DIPARTITE - DAVE MASON (1946 - 2026): "Dai TRAFFIC alla conquista del mondo" / di Pasquale Boffoli


                            DAVE MASON 

                (10 Maggio 1946 - 19 Aprile 2026)

Dave Mason, cantante, chitarrista, polistrumentista e songwriter ci ha lasciati a quasi ottanta anni: sarà per sempre ricordato molto probabilmente prima di tutto per la sua dorata militanza nei TRAFFIC, meravigliosa e fondamentale progressive band inglese in attività tra i '60 e i '70 di cui Mason fu co-fondatore con Steve Winwood e Jim Capaldi. Con i Traffic incise tre album in studio, "Mr. Fantasy" (1967, in cui la sua estrosità artistica gli permise di suonare anche il sitar), "Traffic" (1968) e "Last Exit" (1969) prima di uscirne per divergenze musicali con Steve Winwood che risalivano già al primo disco Mr.
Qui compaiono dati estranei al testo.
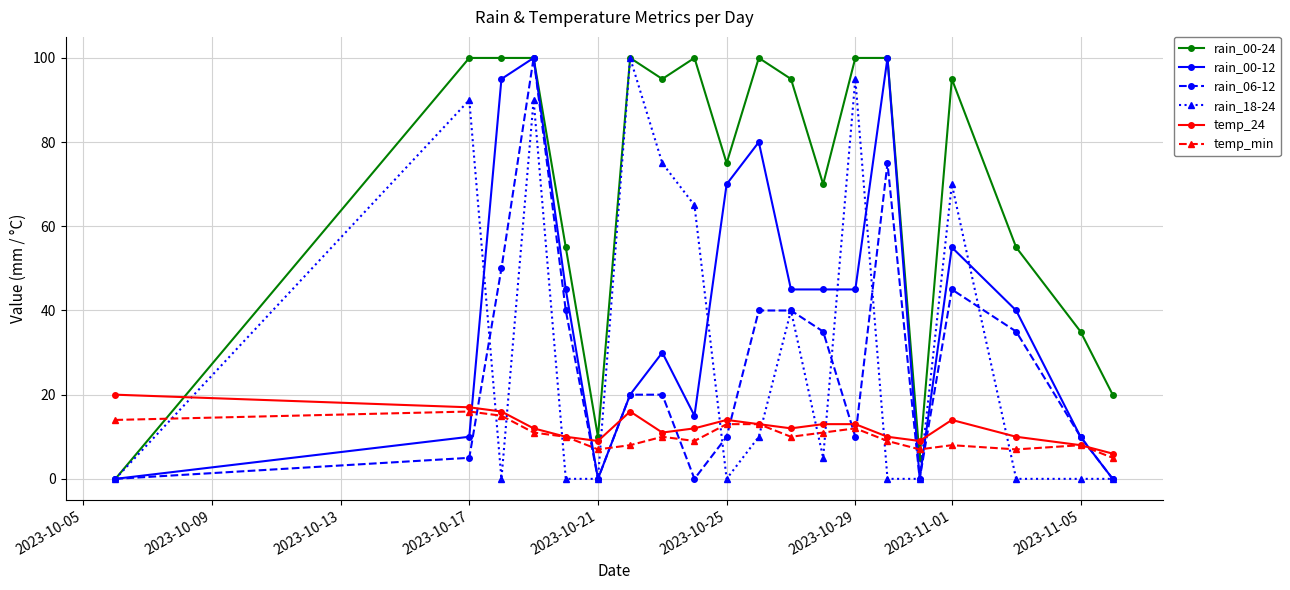

In rain_00-12, how many points are higher than both neighbors (excluding endpoints)?

5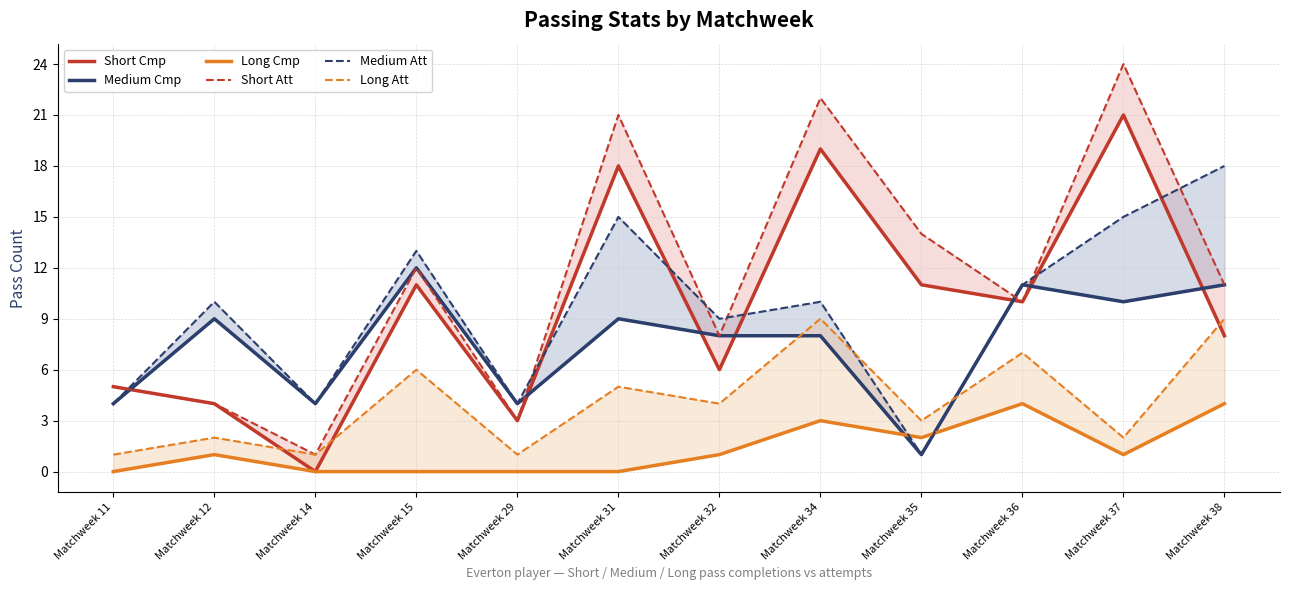

What is the maximum value shown in the chart?

24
Fantasy, ma è presente anche con due suoi brani originali nel live dei Traffic "Welcome to the Canteen" registrato il 6 Giugno 1971 al Fairfield Halls di Croydon e all'Oz Benefit Concert di Londra.

TRAFFIC: in alto da sinistra DAVE MASON, CHRIS WOOD, in basso da sinistra: STEVE WINWOOD, JIM CAPALDI

Ho ricordato così Dave Mason nel mio libro "Le Nove Vite di Steve Winwood", Arcana Edizioni, 2021):  "...Il suo fu un orgoglioso e generoso apporto compositivo, vocale e strumentale nei dischi dei Traffic. Tra le altre sue sono songs di grandissima levatura artistica come Feelin' Allright? (la più conosciuta e coverizzata), Hole in My Shoe, Dealer, House For Everyone, Cryin' to be Heard, Don't Be Sad, You Can All Join In, Just For You, Shouldn't Have Took More Than You Gave. Vocalist e songwriter gentile e raffinato, dal mood elegiaco e intenso, autore sin nel terzo millennio di numerosi album solisti. 

Primo tra tutti il vecchio e ottimo "Alone Together" (1970, pubblicato quasi in contemporanea con il capolavoro assoluto dei Traffic "John Barleycorn Must Die") contenente brani ispiratissimi come Sad And Deep As You, Only You Know and I Know, Shouldn't Have Took More Than You Gave. Tra gli altri del 1971 è un album omonimo con l'americana Cass Elliott (Mamas & Papas) e del 1999 il semi-bootleg godibilissimo "Live: The 40,000 Headmen Tour" con un ex compagno di band, l'altrettanto talentuoso Jim Capaldi"

                       "Alone Together" (1970)
Ascoltalo tutto: https://youtube.com/playlist?list=PLITWtxIzxzjMmL-4ye-sMsQI1JOQiBRHM&si=UtxS7KYAiYJ1fYgU

Dave Mason è stato un artista estremamente versatile, ha collaborato negli anni '60 e '70 con molti noti musicisti rock inglesi e americani cui era legato in alcuni casi anche da una profonda amicizia e stima: il Jimi Hendrix di All along the watchtower e di "Electric Ladyland", i Rolling Stones di "Beggars Banquet" (Traffic e Stones avevano in comune nel 1968 il grande produttore Jimmy Miller), il George Harrison di "All Thing Must Pass". Nel 1968 indossò anche i panni del produttore curando "Music in a Doll's House", il primo disco in studio dei grandissimi prog-rockers Family. 

Agli inizi degli anni '70 collaborò in America con Delaney and Bonnie ed Eric Clapton e negli anni '90 con i Fleetwood Mac nel loro disco "Time". Mason non ha mai interrotto anche nei duemila di intrecciare con grande entusiasmo collaborazioni artistiche e varare nuovi progetti musicali: su tutti vale la pena ricordare "4Real Rock & Soul Revue" con il grande chitarrista Steve Cropper, un epico tour dei due artisti insieme alla Dave Mason Band sfociato nel 2018 nell'omonimo CD (Barham Productions/Dave Mason) registrato dal vivo in cui sono rivisitate alcune grandi e amate songs dell'American music.